Human rebellion has resulted in human bodies being given over to dishonor (Rom. 1:24), and bodies being hijacked and dominated by Sin (Rom. 3:13-18).
God’s solution in Christ addresses precisely this problem.
[God sent] his own Son in the likeness of sinful flesh and as an offering for sin; he condemned sin in the flesh, so that the requirement of the Law might be fulfilled in us, who do not walk according to the flesh but according to the Spirit (Rom. 8:3-4).
Jesus took on our fallen condition, entering the human drama as a body hijacked and dominated by Sin (“sinful flesh”). In his death, he defeated the entity called “sin in the flesh,” so that all those who are in Christ can be empowered to glorify God as bodies—and as a corporate body.
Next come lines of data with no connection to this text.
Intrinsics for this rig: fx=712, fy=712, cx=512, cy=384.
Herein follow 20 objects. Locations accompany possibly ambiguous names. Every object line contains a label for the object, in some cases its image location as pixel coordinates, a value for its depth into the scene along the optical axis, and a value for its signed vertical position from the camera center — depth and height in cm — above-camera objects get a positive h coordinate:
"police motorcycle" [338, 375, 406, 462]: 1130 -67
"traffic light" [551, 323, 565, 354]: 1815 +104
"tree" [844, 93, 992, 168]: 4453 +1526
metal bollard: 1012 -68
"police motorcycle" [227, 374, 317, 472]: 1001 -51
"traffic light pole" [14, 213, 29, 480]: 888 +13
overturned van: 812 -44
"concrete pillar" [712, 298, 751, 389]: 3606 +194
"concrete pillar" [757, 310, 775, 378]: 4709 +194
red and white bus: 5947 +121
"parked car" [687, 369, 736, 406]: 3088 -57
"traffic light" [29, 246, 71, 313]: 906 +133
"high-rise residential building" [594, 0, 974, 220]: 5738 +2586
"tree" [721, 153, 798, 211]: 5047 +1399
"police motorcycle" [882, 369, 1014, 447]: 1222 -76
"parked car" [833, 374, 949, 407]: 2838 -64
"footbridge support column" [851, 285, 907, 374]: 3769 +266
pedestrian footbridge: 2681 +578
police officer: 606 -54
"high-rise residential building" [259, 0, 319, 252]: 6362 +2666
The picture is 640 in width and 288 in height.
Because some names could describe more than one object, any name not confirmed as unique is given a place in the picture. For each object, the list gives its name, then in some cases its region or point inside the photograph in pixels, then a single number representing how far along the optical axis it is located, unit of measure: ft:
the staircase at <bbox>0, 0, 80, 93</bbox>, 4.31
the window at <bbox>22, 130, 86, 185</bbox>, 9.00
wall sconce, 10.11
In light of this, Paul then calls on the Roman church to present their bodies (plural) as a living sacrifice (singular) to God for proper embodied worship (Rom. 12:1-2). And this worship is a renewed set of corporate practices that embody the unity of the formerly divided groups in the Roman church (Rom. 12-15).
The narrative of the body finds climactic resolution in Rom. 15:5-7. Paul again makes reference to a body part in his climactic statement:
Now may the God who gives perseverance and encouragement grant you to be of the same mind with one another according to Christ Jesus, so that with one accord you may with one voice [literally, “tongue”] glorify the God and Father of our Lord Jesus Christ. Therefore, accept one another, just as Christ also accepted us to the glory of God.
Human bodies were hijacked by Sin and corrupted by dishonor. Embodied faithfulness to God glorifies God, as Paul notes with Abraham. For the Roman Christians, then, embodied practices of unity as a corporate body glorify God.
The implications of this for Christian theology and practice are pretty huge, but I’ll wait to draw those out in another post.